[What is needed]: Find how many lines of the records hold the string "last" and reply with only that total.

[Supplied information]:
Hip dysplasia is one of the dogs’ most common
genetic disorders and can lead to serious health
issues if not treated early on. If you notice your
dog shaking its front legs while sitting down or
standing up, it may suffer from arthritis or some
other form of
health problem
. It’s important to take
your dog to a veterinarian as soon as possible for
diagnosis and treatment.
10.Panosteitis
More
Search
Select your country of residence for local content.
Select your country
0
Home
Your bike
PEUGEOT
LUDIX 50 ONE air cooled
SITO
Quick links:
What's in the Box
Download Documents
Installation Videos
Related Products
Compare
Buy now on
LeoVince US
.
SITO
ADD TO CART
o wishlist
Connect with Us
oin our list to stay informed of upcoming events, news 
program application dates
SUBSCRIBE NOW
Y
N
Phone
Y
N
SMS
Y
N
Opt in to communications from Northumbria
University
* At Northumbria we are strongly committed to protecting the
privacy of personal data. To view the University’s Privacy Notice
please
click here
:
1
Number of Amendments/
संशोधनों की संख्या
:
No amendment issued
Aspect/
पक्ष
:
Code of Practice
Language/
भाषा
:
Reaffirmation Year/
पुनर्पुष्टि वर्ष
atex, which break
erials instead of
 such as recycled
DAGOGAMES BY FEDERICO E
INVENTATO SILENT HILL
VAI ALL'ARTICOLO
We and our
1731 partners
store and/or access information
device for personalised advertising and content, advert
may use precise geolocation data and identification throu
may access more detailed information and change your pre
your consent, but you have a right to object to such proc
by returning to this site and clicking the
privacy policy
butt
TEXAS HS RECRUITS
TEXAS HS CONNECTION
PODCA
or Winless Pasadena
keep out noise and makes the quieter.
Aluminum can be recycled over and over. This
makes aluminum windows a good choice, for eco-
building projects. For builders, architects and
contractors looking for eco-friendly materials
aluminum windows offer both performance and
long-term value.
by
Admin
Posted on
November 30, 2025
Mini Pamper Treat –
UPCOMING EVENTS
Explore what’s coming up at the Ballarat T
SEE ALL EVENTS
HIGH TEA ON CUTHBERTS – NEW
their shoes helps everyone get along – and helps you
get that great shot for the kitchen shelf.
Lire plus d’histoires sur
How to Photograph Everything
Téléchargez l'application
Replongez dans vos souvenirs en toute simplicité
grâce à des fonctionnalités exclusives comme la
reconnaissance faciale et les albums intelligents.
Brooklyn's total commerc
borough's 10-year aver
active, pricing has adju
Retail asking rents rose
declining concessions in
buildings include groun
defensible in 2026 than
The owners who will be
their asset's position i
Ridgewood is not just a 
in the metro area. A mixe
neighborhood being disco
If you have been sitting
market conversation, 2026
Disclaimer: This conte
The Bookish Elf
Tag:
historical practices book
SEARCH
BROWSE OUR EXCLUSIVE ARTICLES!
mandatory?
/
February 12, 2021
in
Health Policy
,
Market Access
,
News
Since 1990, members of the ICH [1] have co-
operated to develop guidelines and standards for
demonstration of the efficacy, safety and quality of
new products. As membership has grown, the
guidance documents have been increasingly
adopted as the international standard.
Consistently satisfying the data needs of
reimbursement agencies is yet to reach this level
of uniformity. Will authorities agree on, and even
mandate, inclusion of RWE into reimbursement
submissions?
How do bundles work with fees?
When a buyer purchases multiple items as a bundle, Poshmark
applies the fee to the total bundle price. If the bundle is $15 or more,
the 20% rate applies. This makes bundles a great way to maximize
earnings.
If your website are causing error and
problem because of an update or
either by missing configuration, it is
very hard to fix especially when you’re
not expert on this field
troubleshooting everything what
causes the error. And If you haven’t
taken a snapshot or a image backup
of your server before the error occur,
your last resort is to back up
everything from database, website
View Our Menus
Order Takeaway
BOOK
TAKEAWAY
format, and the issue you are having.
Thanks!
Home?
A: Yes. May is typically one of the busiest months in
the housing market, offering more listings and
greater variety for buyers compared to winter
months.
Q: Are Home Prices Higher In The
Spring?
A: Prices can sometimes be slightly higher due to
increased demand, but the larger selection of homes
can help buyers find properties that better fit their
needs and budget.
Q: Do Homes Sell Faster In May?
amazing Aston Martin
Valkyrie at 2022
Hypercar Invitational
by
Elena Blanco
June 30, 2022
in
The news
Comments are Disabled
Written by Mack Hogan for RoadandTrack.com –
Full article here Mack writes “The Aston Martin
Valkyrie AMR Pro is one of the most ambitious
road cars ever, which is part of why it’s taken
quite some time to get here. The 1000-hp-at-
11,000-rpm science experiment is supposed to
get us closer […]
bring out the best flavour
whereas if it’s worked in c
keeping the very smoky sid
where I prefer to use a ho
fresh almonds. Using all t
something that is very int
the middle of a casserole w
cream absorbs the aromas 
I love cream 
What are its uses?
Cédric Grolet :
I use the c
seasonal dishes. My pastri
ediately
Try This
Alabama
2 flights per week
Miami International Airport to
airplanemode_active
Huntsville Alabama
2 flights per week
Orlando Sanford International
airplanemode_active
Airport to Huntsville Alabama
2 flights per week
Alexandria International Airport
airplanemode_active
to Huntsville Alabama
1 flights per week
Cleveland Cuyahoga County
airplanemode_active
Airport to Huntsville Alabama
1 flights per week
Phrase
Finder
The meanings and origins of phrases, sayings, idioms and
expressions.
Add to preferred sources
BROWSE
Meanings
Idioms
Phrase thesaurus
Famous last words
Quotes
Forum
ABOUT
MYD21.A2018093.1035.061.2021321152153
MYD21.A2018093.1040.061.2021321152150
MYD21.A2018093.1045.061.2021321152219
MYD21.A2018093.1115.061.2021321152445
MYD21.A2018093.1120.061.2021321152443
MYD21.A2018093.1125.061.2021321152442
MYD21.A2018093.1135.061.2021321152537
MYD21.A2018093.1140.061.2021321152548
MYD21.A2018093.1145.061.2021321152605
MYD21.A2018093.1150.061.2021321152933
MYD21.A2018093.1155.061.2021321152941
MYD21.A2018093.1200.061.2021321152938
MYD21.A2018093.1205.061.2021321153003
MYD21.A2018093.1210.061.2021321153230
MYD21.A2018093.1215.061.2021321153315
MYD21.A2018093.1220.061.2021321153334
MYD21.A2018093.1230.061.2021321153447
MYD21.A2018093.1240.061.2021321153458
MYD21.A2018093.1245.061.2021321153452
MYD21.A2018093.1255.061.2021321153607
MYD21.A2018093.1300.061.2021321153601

[Task result]: 2